En quoi l’État français est-il ou a-t-il été défaillant ?
L’État français accentue les inégalités parce qu’il n’aide pas les jeunes femmes qui s’émancipent et porte un regard stigmatisant sur les hommes, les jeunes hommes, héritiers de l’immigration. Ce regard n’arrangent pas les relations femmes/hommes. Les jeunes filles et jeunes hommes se retrouvent majoritairement au chômage en sortant de l’école ou de l’université, ce qui ruine toutes leurs espérances d’ascension sociale.
Aujourd’hui les jeunes filles connaissent cette crise identitaire, souvent propre à leur âge, elle se rallient à ce qu’elles pensent être une posture religieuse, sans se rendre toujours compte qu’il s’agit d’un projet politique. Les diktats s’imposent sur l’ensemble de leur vie, non seulement sur leur façon de s’habiller mais aussi de penser, de manger, de se comporter. Ce sont tous ces comportements sociaux qui leur sont dictés qui fabriquent aussi le communautarisme. Le ramadan est devenu un comportement social plus qu’une pratique religieuse. Au restaurant ou chez certains commerçants, nous sommes mis.es en garde contre la présence de porc ou d’alcool car on pré-suppose à notre « apparence » que nous sommes musulman·e. C’est une manière de nous infantiliser et de penser à notre place en nous plaçant d’office dans une case. Lors d’interview, on me demande de réagir « en tant que musulmane » parce que je suis d’origine algérienne ! Je réponds en tant que citoyenne française avec la richesse de mon histoire, je ne suis qu’une musulmane sociologique.
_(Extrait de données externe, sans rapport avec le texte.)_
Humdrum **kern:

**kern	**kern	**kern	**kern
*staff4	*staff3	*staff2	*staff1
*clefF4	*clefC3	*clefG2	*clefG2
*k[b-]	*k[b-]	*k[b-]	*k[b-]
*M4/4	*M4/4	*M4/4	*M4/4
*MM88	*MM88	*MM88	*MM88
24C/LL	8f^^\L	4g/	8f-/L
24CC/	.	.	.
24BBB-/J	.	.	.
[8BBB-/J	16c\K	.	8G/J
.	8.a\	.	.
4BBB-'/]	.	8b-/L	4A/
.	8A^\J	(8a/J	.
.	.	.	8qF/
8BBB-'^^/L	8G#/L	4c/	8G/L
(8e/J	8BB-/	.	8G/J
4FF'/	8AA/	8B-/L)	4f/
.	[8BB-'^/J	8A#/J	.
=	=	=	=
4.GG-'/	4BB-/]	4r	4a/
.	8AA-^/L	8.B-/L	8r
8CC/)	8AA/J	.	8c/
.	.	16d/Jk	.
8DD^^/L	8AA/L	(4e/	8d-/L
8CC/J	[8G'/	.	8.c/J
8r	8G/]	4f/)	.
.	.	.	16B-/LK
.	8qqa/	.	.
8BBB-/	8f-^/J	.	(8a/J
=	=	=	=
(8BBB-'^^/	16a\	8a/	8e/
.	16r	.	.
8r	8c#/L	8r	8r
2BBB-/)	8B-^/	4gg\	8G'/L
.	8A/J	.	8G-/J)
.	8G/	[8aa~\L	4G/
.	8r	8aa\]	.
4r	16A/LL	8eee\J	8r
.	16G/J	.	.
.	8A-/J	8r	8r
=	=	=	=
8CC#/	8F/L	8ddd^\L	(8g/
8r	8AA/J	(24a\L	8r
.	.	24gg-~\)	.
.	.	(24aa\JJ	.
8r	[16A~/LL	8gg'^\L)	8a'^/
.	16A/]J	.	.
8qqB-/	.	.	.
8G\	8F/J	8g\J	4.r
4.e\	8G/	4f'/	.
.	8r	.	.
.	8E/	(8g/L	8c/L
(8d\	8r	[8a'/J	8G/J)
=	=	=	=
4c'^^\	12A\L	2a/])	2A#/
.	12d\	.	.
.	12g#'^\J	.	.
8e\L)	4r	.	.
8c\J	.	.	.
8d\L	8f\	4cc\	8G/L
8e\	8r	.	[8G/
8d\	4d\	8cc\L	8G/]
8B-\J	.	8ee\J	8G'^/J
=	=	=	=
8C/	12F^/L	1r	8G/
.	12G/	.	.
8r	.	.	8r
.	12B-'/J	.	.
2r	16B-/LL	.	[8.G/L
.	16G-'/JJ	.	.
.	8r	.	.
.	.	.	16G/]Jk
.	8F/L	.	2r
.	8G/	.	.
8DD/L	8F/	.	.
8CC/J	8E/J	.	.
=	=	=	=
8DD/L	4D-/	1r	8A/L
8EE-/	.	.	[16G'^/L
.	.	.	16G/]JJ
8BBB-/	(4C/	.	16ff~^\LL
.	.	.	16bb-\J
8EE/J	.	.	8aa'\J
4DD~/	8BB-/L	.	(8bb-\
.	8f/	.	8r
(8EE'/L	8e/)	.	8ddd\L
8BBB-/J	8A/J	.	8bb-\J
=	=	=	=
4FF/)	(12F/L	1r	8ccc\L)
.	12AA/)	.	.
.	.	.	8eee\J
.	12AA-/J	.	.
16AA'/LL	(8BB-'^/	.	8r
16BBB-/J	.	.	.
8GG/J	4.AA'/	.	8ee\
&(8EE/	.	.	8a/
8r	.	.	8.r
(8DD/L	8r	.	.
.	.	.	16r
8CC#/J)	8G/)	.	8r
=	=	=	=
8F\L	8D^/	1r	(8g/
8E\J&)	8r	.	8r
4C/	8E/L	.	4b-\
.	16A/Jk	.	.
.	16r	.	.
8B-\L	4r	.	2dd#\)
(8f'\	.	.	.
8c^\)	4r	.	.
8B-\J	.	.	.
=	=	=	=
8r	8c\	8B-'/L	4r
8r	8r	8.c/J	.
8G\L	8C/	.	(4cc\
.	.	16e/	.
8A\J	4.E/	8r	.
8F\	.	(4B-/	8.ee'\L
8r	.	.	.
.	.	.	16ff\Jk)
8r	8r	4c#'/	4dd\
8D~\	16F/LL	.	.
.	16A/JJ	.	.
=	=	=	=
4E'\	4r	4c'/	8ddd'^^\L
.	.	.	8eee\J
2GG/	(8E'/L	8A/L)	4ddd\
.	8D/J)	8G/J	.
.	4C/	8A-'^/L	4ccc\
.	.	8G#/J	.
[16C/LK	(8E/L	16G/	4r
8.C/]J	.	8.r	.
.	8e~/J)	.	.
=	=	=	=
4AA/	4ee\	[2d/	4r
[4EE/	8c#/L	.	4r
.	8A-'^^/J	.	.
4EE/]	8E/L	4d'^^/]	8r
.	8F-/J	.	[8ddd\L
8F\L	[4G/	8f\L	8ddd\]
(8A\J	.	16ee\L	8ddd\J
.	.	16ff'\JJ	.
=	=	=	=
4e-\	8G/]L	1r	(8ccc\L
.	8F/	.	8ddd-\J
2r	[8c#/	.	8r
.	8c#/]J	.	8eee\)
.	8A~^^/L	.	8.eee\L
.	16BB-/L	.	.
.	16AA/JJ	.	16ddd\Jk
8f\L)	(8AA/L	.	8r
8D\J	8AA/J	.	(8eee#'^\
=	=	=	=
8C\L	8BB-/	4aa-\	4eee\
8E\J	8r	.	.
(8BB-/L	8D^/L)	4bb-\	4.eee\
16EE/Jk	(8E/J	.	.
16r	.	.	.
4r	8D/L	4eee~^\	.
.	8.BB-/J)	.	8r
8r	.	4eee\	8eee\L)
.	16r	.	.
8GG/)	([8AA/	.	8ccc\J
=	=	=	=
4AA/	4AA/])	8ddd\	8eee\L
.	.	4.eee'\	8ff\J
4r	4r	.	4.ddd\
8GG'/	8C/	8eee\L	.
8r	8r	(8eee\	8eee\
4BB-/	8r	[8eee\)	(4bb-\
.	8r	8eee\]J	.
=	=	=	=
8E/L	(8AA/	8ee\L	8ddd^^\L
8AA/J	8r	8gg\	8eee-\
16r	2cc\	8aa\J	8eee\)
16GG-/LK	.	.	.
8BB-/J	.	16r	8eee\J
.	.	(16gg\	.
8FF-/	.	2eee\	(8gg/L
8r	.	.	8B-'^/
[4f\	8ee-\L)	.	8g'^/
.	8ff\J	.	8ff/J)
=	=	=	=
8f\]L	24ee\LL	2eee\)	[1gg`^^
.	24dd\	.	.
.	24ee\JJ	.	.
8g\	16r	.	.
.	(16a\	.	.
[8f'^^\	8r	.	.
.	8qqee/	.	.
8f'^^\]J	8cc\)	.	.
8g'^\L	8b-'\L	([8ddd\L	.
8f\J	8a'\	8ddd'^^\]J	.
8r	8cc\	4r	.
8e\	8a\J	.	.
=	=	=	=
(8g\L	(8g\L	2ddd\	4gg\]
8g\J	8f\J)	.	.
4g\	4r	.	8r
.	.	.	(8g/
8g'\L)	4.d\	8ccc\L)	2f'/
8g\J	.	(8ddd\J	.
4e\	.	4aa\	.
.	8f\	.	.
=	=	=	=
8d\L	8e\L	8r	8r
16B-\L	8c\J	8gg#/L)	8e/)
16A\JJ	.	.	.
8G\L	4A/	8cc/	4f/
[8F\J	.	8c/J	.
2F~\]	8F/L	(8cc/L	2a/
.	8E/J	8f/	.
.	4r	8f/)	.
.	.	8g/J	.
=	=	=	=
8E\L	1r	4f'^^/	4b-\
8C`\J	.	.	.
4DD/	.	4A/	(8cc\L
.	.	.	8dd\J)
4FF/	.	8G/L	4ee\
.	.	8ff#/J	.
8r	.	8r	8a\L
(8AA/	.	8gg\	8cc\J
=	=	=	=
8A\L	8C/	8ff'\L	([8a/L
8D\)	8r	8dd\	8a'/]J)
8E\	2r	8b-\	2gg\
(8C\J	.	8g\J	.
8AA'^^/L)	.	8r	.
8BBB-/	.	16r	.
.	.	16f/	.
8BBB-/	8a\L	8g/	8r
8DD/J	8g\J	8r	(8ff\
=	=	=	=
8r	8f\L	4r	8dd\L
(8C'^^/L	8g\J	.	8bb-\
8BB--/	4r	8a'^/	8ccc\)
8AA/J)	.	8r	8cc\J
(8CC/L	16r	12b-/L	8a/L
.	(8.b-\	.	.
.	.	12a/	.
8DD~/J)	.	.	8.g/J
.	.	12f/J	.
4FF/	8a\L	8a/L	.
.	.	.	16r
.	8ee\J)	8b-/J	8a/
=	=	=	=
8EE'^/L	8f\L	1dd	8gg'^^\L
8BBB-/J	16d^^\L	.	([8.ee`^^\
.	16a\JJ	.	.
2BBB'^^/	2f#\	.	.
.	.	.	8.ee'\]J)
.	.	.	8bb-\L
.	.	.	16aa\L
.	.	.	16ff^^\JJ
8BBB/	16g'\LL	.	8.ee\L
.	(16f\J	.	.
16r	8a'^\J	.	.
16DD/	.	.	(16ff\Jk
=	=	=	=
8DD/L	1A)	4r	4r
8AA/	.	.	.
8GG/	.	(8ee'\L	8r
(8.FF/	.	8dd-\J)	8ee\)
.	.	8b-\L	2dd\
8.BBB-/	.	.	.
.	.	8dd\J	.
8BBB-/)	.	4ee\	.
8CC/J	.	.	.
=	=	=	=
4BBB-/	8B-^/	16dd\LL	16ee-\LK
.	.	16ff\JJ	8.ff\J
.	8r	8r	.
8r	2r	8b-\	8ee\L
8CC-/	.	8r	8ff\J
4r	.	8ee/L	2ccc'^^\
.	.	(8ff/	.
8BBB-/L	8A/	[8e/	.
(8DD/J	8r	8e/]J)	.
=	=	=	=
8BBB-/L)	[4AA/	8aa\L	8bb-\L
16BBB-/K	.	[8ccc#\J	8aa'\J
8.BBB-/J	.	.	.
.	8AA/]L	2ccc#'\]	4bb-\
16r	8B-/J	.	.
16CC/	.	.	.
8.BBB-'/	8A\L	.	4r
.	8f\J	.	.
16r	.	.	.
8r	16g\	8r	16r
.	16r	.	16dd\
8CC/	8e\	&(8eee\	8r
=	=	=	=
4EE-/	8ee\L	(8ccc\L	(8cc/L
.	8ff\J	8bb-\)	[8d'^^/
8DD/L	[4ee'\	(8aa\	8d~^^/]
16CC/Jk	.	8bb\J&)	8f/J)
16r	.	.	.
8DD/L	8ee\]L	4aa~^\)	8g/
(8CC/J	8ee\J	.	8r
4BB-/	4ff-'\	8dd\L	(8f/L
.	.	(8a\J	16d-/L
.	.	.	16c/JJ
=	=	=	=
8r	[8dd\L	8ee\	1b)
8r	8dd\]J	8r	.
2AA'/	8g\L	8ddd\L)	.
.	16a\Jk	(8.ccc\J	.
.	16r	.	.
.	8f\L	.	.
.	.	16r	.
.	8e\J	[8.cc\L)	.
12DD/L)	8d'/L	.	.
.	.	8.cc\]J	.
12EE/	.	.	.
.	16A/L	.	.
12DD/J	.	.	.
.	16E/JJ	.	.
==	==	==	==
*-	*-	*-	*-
Comment réparer un tissu social laïc et égalitaire ?
Il faut prendre des mesures économiques et culturelles. Il faut redonner des moyens aux associations progressistes pour un véritable retour de l’Éducation populaire. Il faut redonner à l’école ses lettres de noblesse avec l’ambition et les moyens nécessaires. Il faut aussi (re)faire travailler ensemble l’Éducation nationale et l’Éducation populaire, pas uniquement sur le papier. Je suis allée à l’école de la Maison des Jeunes et de la Culture (MJC). Ma culture cinématographique et littéraire me vient de la MJC. Je me souviens de grands débats avec des cinéastes comme René Vautier, avec les films italiens, russes, les débuts du cinéma japonais… C’est grâce à tout cette éducation populaire que j’ai compris les films burlesques de Charlie Chaplin et les différentes écritures cinématographiques. La MJC complétait l’école, enrichissait notre culture. Aujourd’hui les revendications cultuelles ont pris le pas sur la culture dont les objectifs premiers sont de développer le savoir, la sensibilité, les connaissances et l’esprit critique. On a besoin de l’éducation populaire qui est un pilier du contrat social et est créatrice de lien social, par le biais des associations, éducatrices et éducateurs engagé.es pour une éducation émancipatrice qui vise à faire des citoyen.nes libres et égales/égaux.